--- EXERCISE OBJECTIVE ---
Express the lines below as a two-column CSV with the headers record and reading, starting at the first line and going through the line with "Entered: 115 psi". Give one row for each statement and its entered value, put each in a single quoted field, and replace any line breaks with spaces.
______
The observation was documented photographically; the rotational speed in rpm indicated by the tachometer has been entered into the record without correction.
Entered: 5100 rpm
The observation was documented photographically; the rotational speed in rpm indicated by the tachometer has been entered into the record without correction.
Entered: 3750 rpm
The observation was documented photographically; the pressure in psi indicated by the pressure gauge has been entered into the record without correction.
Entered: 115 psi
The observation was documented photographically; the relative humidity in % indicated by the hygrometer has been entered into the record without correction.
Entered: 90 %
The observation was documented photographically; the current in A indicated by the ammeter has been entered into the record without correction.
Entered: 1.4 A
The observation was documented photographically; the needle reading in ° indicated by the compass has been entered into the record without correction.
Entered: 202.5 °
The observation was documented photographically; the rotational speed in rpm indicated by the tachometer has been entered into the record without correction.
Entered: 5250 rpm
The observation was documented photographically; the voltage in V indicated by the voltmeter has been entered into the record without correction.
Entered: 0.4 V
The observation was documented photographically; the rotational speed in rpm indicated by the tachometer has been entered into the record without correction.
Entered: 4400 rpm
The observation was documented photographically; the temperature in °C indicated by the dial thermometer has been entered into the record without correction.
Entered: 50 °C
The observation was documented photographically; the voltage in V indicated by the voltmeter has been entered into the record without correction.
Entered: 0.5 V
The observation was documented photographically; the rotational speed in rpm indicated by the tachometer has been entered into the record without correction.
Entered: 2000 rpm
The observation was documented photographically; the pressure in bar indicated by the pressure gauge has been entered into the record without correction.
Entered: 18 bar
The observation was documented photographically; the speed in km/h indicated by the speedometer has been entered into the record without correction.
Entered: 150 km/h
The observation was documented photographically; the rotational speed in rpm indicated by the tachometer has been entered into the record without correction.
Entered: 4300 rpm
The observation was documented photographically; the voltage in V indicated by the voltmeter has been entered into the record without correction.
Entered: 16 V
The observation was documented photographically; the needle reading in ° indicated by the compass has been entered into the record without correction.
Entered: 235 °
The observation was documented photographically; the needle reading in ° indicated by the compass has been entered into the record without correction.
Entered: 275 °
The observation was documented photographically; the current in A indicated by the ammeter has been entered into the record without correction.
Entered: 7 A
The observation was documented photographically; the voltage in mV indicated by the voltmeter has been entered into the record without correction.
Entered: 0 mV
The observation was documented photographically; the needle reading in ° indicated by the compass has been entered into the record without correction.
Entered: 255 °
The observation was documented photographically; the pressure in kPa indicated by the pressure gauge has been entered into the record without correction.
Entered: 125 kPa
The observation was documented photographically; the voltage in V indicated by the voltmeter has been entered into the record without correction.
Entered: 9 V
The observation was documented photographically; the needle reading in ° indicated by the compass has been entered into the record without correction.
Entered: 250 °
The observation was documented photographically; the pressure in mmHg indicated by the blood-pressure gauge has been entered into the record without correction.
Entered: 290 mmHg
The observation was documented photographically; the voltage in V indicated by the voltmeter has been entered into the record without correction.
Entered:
______
--- ANSWER BELOW ---
record,reading
"The observation was documented photographically; the rotational speed in rpm indicated by the tachometer has been entered into the record without correction. Entered:","5100 rpm"
"The observation was documented photographically; the rotational speed in rpm indicated by the tachometer has been entered into the record without correction. Entered:","3750 rpm"
"The observation was documented photographically; the pressure in psi indicated by the pressure gauge has been entered into the record without correction. Entered:","115 psi"